Paré : Faisait les admissions, il était divisé en deux parties distinctes d’une dizaine de lits ; l’une accueillait les patients atteints de troubles mentaux ; l’autre était réservée aux malades alcooliques. A Paré les soins étaient intensifs. Les alcooliques étaient astreints aux cures de dégoût. Les soins techniques étaient importants.

Pontault : Ce service d’une trentaine de lits était spécialisé dans les cures de Sakel, appelées aussi insulinothérapie [1]. les jeunes patients qui présentaient des troubles schizophréniques y étaient transférés, on y faisait également des électrochocs. Dans cette unité les soins étaient également très importants.

Cheverus :C’était le quartier des malades chroniques à peu près stabilisés. On y rencontrait aussi des grands délirants relativement calmes. Ce très gros service ne comptait pas moins de 120 lits dont une vingtaine dans un dortoir qui faisait office d’infirmerie. Il y avait dans cette infirmerie, les malades qui présentaient conjointement à leurs troubles mentaux des problèmes physiques mais également ceux qui étaient punis pour des problèmes d’agressivité ou autres.
Pour les soignants, il y avait assez peu de soins techniques, il fallait occuper les patients par diverses activités et souvent intervenir pour ramener le calme lors des fréquentes disputes. C’est dans ce service que les "anciens" travaillaient

Roullois : Ce service de défectologie [2]
regroupait les arriérés profonds, certains vieillards gâteux et des vieux déments. Le travail des soignants n’était pas des plus valorisants et ne suscitait pas beaucoup d’enthousiasme . Une odeur de déodorant destinée à masquer celles plus désagréables flottait en permanence. Le travail des agents consistait essentiellement à surveiller, alimenter et maintenir les patients dans un état de propreté maximal.

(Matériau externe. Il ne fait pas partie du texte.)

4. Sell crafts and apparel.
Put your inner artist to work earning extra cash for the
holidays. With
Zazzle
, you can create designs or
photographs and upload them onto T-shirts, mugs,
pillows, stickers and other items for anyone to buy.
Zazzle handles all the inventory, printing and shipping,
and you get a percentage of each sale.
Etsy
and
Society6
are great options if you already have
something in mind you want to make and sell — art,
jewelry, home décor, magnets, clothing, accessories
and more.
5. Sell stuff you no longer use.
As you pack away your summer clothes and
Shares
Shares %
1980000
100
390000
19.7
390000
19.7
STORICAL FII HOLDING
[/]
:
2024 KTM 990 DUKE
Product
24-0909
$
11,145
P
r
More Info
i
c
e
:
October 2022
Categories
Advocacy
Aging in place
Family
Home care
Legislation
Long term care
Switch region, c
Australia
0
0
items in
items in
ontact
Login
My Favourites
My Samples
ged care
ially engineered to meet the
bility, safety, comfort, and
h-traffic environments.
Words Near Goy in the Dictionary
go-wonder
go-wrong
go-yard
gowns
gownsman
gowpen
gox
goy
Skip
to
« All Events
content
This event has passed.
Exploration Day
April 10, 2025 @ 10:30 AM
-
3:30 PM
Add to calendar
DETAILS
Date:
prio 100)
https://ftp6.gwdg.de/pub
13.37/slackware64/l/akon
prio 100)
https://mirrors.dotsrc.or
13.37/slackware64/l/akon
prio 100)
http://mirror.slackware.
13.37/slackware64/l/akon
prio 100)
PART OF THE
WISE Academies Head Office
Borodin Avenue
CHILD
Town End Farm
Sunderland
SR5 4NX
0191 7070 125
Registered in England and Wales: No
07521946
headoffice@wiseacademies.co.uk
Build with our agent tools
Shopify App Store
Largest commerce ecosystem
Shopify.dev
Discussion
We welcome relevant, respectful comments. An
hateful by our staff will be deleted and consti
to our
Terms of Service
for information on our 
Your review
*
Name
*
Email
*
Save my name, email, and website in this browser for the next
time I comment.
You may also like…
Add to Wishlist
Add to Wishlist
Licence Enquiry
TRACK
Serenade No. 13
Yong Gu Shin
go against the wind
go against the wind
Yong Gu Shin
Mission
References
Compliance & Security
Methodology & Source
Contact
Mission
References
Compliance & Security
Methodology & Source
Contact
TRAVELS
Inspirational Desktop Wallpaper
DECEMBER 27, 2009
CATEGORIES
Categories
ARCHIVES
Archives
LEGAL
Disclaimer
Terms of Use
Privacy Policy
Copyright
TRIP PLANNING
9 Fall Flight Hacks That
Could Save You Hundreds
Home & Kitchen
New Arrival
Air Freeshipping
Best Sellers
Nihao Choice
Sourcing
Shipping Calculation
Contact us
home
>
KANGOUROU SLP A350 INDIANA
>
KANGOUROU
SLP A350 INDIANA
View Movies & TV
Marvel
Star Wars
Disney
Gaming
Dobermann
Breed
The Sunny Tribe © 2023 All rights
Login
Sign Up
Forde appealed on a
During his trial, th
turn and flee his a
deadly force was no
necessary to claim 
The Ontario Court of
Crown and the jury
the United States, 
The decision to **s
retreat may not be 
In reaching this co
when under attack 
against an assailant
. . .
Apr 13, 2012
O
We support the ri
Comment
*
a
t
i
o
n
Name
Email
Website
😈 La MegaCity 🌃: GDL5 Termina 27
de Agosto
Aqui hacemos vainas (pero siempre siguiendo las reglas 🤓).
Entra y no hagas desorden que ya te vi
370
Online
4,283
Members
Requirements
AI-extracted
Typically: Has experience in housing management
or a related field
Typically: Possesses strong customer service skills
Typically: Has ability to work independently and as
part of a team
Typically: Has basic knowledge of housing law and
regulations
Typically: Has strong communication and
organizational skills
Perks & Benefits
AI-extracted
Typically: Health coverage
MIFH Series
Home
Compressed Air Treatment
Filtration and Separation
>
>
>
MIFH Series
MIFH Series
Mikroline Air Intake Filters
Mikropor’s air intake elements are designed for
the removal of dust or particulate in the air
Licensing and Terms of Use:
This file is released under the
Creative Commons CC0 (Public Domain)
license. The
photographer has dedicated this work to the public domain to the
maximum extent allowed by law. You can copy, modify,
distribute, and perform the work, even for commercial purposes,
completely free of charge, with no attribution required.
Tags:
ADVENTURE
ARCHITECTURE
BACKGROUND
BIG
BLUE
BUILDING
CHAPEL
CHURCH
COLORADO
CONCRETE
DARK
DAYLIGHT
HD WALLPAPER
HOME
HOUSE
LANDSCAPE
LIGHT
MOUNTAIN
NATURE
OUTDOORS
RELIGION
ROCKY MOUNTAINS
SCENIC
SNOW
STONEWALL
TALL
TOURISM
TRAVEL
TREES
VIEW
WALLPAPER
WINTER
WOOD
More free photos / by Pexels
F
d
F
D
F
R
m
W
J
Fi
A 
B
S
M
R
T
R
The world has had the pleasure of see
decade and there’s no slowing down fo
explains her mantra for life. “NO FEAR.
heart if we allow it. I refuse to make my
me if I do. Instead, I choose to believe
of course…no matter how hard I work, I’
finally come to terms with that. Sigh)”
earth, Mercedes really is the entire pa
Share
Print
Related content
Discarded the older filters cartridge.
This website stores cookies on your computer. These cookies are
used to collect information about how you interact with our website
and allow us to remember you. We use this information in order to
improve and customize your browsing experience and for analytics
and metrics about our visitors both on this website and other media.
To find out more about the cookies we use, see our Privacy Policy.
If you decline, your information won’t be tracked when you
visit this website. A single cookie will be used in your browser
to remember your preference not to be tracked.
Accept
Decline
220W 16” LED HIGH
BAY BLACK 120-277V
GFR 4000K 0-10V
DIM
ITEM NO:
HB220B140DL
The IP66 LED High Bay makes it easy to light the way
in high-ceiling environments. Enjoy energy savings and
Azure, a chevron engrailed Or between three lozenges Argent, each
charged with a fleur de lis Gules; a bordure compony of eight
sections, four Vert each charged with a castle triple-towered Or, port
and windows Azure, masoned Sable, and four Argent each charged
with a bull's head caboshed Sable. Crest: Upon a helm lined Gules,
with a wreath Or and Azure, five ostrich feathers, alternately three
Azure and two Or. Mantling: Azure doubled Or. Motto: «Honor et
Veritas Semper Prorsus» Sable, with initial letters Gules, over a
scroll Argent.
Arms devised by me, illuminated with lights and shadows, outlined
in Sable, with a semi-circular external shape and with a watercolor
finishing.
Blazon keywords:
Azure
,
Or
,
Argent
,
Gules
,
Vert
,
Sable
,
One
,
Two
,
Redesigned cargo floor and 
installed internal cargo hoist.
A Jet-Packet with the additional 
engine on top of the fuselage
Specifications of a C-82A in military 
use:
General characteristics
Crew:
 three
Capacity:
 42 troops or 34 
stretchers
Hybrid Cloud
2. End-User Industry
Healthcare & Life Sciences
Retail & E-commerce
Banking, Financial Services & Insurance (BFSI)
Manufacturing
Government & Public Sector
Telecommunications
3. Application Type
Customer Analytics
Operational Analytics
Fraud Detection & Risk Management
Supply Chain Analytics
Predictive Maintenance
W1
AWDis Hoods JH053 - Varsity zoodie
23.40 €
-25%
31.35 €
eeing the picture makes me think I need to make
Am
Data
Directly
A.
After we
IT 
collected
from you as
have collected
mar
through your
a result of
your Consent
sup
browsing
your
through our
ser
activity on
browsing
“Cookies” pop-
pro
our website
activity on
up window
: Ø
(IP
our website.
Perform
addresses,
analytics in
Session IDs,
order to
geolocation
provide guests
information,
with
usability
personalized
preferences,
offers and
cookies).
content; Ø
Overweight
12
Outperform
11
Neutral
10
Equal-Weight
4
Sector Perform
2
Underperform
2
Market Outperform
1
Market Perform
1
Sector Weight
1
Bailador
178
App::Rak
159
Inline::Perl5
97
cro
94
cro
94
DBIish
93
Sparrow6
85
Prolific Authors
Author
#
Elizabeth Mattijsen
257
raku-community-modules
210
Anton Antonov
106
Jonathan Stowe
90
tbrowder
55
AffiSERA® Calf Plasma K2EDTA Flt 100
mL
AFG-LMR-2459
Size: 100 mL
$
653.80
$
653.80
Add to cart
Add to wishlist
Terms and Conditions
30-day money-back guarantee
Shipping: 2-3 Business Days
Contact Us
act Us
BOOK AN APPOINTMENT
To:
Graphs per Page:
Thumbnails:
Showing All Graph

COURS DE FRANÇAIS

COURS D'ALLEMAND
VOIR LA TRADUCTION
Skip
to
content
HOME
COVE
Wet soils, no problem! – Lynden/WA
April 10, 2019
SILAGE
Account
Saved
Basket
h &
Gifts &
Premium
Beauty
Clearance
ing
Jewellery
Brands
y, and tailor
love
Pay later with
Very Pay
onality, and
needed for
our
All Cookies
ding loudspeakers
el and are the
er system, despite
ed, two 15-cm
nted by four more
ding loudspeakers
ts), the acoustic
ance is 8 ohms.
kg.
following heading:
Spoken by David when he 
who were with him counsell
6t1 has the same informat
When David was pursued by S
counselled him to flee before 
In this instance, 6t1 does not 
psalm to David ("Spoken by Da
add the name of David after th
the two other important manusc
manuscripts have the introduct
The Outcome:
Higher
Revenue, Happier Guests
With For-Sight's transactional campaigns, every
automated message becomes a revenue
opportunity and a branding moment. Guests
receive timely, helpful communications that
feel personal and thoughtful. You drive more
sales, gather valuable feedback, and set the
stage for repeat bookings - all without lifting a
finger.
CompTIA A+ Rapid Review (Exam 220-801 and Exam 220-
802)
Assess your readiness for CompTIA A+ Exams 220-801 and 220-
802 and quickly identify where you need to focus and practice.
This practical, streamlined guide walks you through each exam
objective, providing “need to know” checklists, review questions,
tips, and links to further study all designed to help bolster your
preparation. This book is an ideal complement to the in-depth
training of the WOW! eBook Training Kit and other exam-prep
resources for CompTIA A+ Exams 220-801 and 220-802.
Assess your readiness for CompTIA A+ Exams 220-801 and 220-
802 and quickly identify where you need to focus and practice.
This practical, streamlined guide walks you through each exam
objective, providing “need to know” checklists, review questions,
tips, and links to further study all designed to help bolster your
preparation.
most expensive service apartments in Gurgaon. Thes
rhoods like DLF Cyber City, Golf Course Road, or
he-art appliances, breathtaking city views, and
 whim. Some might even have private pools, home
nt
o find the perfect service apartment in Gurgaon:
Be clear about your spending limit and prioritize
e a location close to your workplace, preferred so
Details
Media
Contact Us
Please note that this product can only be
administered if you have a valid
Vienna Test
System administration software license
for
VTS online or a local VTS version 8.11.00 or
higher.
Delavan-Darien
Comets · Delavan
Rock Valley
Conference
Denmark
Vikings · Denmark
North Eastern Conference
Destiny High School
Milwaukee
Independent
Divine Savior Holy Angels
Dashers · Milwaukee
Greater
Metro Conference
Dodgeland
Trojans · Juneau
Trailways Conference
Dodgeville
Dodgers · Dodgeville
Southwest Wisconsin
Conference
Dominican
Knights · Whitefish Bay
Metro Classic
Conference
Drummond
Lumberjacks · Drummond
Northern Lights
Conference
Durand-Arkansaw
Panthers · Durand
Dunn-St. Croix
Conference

Parchappe :On ne peut pas le considérer comme un service à part entière mais plutôt comme une forme de C A T [3]. Comme beaucoup d’Hôpitaux Psychiatriques, à cette époque, Mayenne possédait une ferme.Les malades qui y étaient affectés étaient des personnes pour beaucoup issues de la campagne. Elles étaient sous la responsabilité d’un chef de culture. Un infirmier de Cheverus passait matin et soir pour la distribution des médicaments et résoudre les problèmes physiques ou mentaux qui se présentaient. Un dortoir d’une vingtaine de lits était aménagé au premier étage d’un bâtiment et une salle faisait office de réfectoire. Quand une difficulté se présentait, le patient réintégrait son service d’origine. Par contre si tout se passait bien cela pouvait déboucher sur une sortie définitive.

A partir de 1966 la vie des malades et le travail des soignants changèrent radicalement. On entrait alors dans ce que j’appelle les trente glorieuses de la Psychiatrie.




[1Coma hypoglycémique induit par l’insuline suivi d’un réveil maternant destiné à traiter principalement des schyzophrènes

[2Selon le dictionnaire Larousse : Branche de la médecine concernée par les malades considérés comme irrécupérables pour une vie normale.